Back in February, I blogged about the FDA's recommendations regarding long acting beta agonist (LABA) safety (see FDA Blows it on LABA Safety ). A few weeks ago the FDA finalized these recommendations. Though some make sense, such as not taking a LABA without an inhaled corticosteroid (ICS), the main one I have a problem with is the following recommendation for patients controlled on an ICS/LABA combo like Advair or Symbicort:
"Once asthma control is achieved and maintained, patients should be assessed at regular intervals and step down therapy should begin (e.g., discontinue LABA), if possible without loss of asthma control, and the patient should continue to be treated with a long-term asthma control medication, such as an inhaled corticosteroid."
Though the language is a little better than the original version which stated that "LABAs should be used for the shortest duration of time required to achieve control of asthma symptoms and discontinued, if possible, once asthma control is achieved," The notion that stepping down the LABA is preferred to stepping down the dose of the ICS is not evidence based.
As mentioned previously, all the controversy come from the SMART study published back in 2006 which looked at the safety of salmeterol. The study was stopped early because certain subsets of patients, particularly African Americans, seemed to have increased risk, including asthma death. However, the data from the SMART study was very clear that most of the problems came from asthmatics taking LABA's alone. More importantly, there were no increased problems (regardless of ethnicity) when using a LABA with and ICS. The ICS seems to protect against rare, but serious problems associated with LABAs. In fact, no one taking Advair or Symbicort equivalents in the SMART study died.

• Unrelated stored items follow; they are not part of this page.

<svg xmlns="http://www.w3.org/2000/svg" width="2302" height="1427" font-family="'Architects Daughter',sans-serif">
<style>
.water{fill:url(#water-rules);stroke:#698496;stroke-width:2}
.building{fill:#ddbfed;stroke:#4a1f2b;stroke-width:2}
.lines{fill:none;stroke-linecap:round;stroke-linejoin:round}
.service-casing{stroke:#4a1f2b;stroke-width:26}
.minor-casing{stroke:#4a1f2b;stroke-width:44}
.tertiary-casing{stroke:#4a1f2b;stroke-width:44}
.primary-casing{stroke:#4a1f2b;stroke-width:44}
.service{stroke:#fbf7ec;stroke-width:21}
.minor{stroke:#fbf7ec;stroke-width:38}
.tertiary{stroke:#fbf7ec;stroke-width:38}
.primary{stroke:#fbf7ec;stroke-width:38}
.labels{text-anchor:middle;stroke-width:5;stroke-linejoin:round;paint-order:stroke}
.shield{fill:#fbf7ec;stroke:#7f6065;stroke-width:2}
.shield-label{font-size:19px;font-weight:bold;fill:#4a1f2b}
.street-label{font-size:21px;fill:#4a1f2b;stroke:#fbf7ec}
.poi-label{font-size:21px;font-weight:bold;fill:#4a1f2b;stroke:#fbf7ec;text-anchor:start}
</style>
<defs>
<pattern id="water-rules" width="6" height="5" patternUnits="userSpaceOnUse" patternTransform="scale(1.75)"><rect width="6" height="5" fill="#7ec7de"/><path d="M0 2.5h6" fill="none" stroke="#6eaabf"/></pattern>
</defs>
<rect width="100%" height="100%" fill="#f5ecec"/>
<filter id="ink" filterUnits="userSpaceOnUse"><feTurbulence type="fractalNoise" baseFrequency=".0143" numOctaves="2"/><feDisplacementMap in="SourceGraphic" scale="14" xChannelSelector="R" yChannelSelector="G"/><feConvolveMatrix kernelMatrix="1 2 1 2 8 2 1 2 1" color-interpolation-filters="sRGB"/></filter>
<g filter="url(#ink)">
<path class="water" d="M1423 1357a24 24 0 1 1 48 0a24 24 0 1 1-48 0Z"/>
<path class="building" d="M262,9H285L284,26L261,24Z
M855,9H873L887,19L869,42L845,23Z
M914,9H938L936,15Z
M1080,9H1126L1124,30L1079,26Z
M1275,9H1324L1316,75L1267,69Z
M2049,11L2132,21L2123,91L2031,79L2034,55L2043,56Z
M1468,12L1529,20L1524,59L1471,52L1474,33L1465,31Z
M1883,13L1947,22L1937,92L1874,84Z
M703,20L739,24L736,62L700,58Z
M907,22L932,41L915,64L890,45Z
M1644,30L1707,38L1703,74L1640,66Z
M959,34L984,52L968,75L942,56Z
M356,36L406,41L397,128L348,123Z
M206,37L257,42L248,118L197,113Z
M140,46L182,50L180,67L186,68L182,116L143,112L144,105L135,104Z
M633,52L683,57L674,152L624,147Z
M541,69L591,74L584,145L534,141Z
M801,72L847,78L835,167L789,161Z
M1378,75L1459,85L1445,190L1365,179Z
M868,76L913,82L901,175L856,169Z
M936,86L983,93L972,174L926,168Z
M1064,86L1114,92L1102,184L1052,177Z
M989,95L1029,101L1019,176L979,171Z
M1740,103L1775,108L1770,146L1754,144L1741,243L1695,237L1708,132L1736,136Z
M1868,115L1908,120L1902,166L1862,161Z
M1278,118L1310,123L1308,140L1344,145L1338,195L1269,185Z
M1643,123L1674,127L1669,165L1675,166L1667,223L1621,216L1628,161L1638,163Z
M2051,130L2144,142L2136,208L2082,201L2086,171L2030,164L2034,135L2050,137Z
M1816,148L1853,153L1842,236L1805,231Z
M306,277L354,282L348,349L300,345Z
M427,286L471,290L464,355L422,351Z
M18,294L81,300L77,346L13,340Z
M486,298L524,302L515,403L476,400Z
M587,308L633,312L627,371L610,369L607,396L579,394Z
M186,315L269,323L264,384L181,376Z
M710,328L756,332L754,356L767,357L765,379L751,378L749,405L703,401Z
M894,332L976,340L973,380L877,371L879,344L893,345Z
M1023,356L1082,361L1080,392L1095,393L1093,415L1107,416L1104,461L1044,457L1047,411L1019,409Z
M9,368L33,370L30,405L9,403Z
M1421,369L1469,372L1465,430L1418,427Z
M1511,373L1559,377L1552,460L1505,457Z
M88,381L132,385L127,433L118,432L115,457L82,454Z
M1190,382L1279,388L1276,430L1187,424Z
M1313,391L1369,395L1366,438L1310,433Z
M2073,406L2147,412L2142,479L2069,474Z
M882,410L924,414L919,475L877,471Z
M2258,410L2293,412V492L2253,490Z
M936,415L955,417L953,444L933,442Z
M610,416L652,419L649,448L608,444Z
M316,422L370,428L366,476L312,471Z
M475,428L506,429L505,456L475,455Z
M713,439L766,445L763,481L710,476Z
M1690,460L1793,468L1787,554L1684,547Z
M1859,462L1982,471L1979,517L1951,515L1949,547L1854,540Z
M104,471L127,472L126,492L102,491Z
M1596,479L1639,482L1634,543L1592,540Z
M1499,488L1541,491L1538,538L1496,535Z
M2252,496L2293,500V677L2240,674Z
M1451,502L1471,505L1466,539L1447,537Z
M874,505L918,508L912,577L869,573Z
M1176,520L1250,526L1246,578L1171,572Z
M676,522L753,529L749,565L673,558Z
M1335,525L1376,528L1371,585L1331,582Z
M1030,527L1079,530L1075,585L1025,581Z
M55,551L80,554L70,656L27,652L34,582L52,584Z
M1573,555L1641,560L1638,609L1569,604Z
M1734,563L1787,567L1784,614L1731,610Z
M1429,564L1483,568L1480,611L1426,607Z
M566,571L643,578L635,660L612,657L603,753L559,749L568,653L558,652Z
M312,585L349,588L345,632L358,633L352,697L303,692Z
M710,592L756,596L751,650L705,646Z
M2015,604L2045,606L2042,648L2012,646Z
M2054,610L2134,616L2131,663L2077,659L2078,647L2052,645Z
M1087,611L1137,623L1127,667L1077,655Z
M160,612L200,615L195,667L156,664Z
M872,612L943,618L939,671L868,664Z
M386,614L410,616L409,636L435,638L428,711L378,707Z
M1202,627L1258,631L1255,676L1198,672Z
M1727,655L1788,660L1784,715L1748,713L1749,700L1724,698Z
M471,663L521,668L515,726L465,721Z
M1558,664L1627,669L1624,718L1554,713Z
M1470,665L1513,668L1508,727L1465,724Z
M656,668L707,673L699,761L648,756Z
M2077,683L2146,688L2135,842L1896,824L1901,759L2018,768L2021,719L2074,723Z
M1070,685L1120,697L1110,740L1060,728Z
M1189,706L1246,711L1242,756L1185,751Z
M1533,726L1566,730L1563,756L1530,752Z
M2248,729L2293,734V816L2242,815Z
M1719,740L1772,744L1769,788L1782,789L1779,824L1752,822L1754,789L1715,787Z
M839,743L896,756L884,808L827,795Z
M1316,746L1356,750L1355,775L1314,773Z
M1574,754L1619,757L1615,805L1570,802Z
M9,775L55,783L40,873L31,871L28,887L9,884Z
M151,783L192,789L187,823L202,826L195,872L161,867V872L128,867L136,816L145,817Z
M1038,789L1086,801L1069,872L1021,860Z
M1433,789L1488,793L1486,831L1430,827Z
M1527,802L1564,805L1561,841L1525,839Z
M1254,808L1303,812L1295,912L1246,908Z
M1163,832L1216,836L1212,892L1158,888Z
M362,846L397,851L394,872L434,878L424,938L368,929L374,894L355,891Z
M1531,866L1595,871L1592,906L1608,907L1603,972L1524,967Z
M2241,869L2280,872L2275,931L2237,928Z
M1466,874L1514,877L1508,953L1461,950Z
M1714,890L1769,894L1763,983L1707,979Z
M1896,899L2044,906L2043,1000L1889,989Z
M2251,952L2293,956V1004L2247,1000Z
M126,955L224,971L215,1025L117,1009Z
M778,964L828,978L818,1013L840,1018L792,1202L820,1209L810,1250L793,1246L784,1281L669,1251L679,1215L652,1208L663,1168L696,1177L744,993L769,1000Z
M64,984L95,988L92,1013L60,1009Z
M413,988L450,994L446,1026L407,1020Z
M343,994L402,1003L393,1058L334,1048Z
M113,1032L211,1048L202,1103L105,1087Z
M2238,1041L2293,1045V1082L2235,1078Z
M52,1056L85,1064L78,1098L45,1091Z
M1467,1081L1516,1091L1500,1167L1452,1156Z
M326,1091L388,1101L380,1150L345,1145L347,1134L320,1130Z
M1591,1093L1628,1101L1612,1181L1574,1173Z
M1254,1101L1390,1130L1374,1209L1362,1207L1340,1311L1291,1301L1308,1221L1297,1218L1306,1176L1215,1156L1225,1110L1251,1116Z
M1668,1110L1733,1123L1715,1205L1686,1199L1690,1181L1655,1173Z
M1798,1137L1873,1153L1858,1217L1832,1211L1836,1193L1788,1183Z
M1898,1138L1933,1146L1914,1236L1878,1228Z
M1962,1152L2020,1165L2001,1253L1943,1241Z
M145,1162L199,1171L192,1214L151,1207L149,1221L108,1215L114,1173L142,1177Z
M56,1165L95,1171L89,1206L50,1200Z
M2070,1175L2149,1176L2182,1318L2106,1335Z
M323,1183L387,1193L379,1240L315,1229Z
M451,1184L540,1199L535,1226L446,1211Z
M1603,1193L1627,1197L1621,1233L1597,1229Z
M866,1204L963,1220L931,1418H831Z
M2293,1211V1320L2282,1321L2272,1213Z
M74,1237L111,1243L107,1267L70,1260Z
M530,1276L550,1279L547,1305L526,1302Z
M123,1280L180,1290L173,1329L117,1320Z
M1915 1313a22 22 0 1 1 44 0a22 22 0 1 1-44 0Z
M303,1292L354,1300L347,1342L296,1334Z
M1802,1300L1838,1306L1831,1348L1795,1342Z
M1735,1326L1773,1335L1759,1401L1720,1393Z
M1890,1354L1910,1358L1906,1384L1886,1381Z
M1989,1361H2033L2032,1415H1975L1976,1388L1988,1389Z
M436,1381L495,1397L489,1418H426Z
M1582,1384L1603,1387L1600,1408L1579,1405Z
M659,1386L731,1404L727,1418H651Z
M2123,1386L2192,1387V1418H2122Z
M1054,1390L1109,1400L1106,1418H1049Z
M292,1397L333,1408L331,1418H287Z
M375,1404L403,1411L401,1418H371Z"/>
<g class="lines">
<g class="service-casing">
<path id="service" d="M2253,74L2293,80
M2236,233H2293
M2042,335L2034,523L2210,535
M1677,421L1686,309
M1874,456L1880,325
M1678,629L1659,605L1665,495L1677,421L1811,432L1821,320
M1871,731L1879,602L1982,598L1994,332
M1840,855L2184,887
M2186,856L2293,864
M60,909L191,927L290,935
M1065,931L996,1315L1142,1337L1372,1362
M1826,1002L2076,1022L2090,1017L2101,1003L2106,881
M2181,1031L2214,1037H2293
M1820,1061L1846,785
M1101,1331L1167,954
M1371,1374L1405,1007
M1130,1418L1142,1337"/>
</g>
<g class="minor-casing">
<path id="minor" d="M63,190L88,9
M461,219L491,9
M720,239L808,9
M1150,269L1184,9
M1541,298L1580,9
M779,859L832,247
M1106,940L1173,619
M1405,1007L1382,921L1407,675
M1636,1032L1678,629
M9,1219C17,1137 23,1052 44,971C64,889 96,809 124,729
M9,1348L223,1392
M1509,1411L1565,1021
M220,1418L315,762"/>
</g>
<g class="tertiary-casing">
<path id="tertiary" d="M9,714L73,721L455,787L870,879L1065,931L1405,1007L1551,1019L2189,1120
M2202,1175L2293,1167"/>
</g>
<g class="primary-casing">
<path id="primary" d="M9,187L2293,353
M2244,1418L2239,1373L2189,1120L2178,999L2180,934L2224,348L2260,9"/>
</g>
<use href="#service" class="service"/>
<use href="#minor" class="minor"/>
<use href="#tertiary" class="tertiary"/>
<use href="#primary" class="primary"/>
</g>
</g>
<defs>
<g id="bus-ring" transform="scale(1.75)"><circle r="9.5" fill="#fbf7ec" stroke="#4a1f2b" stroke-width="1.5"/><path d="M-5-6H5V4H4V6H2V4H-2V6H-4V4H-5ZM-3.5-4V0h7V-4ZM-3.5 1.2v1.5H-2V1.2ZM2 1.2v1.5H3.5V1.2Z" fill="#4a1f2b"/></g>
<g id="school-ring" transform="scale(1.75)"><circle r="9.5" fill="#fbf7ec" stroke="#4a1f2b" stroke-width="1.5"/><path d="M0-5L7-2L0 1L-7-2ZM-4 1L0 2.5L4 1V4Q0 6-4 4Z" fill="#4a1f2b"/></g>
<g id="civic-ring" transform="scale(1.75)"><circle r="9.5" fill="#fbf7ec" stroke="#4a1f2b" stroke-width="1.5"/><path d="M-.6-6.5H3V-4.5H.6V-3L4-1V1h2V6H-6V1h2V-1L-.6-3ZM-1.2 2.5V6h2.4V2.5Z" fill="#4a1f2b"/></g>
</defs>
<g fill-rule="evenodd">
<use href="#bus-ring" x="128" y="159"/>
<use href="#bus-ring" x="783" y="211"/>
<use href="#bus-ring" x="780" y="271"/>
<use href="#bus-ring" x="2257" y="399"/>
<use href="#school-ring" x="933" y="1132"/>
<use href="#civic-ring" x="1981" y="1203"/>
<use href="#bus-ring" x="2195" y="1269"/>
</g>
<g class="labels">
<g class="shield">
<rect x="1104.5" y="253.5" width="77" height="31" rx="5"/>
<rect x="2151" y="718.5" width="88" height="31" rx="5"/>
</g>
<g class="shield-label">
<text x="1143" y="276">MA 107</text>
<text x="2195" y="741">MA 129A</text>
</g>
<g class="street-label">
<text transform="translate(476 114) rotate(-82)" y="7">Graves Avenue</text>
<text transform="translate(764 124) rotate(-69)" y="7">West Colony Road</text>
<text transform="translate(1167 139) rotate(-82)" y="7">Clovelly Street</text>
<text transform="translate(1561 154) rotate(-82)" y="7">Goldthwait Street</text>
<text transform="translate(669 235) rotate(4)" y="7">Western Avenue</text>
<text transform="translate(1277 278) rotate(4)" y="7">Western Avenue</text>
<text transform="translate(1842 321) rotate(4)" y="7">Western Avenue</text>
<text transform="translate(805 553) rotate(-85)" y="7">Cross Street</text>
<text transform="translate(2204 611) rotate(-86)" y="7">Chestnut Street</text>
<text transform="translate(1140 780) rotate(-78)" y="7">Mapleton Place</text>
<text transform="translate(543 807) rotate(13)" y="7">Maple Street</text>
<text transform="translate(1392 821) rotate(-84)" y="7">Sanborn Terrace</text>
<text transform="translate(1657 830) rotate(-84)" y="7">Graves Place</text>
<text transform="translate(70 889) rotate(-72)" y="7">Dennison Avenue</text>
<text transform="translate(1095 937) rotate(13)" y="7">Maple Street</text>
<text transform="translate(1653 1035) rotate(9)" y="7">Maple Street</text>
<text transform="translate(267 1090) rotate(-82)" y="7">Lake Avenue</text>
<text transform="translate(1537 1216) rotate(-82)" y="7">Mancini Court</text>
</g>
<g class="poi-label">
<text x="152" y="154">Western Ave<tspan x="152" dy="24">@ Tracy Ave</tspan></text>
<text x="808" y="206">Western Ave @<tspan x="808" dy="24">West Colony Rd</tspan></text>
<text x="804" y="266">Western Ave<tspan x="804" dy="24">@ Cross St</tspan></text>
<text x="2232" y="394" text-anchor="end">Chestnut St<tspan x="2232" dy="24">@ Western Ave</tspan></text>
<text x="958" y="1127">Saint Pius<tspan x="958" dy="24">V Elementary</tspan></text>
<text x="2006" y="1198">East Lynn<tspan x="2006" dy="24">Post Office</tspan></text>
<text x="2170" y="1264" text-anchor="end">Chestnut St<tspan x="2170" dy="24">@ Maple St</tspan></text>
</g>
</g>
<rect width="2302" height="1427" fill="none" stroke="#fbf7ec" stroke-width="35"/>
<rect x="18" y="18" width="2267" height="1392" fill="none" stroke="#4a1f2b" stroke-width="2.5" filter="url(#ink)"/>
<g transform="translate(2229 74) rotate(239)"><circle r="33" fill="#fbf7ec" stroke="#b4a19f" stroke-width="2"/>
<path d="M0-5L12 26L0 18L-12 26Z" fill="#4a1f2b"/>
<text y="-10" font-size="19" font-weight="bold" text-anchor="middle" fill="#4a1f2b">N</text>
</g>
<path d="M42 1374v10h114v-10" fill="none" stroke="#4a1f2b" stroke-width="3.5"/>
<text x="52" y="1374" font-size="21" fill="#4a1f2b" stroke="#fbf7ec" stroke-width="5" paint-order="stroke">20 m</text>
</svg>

The FDA, acknowledging that some patients need ICS/LABA's to control their asthma, but concerned about any potential LABA safety issue, recommend step down care for those on combination therapy that are now controlled. Interestingly, the NIH guidelines when discussing step down therapy not only mention that it should be done carefully, as it might risk worsening asthma, but also focus on reducing the dose of the ICS, and not discontinuing the LABA.
The fact the FDA (whose job it should be to tell whether or not a drug is safe or effective) has clinical recommendations that seem to contradict the NIH (whose job it is to make clinical recommendations) is enough to cause concern. However, even more startling is that fact that the data shows that the FDA is clearly wrong. As mentioned in my previous post,
one study in the US of 647 patients controlled on Advair did worse when stepped down to ICS alone, and another French study of 467 asthmatics studied over 6 months showed that stepping down to a lower dose of Advair was fine, but stepping down to ICS alone (what the FDA recommends) caused problems. Today, a new study was just published confirming the same thing: stepping down the LABA is ill advised in a well controlled asthmatic. The study, published ahead of print online, looked at two large managed care databases over several years. They found 4350 asthmatics who stepped down from Advair: 3881 stepped down to a lower dose of Advair and 469 stepped down to the ICS alone (what the FDA recommends). When they matched the patients for age, demographics, etc. they found that the asthmatics stepping down to the lower dose of Advair had 30% fewer prescriptions for short-acting beta-agonists, a 26% lower risk of receiving systemic corticosteroids, and a 48% lower risk of asthma-related hospitalization or Emergency Department visit during follow-up.
Don't take my word for it
If you still remain skeptical, don't take my word for it. Look elsewhere. In Canada, where they have access to the exact same data, the label for Advair is completely different. You can access the full label by clicking here. However, the following excerpt says it all:
"Patients should be regularly reassessed so that the strength of ADVAIR® they are receiving remains optimal and is only changed on medical advice. The dose should be titrated to the lowest dose of fluticasone propionate at which effective control of symptoms is maintained."
In other words, the Canadian Advair label is consistent with what the evidence shows, and consistent with what our own NIH guidelines recommend. The FDA's versions is the opposite.
In the UK, the safety information not only has no mention of stepping down, but their is also no "black box" warning or even mention of the SMART study. The Brits only mention SMART when discussing Severent.
Bottom Line: The LABA safety issue is more about politics then science. LABA's should not be taken alone, but in combination with and ICS (like Advair and Symbicort) are the most effective agents for asthma and are completely safe. The goal for any physician is to have the patient on the lowest amount of medication possible to keep their condition under control. For asthmatics well controlled on ICS/LABA, the data is crystal clear. Despite what the FDA says, it is better to go to a lower dose ICS and remain on an ICS/LABA combo, then to go off the LABA and remain on the ICS alone.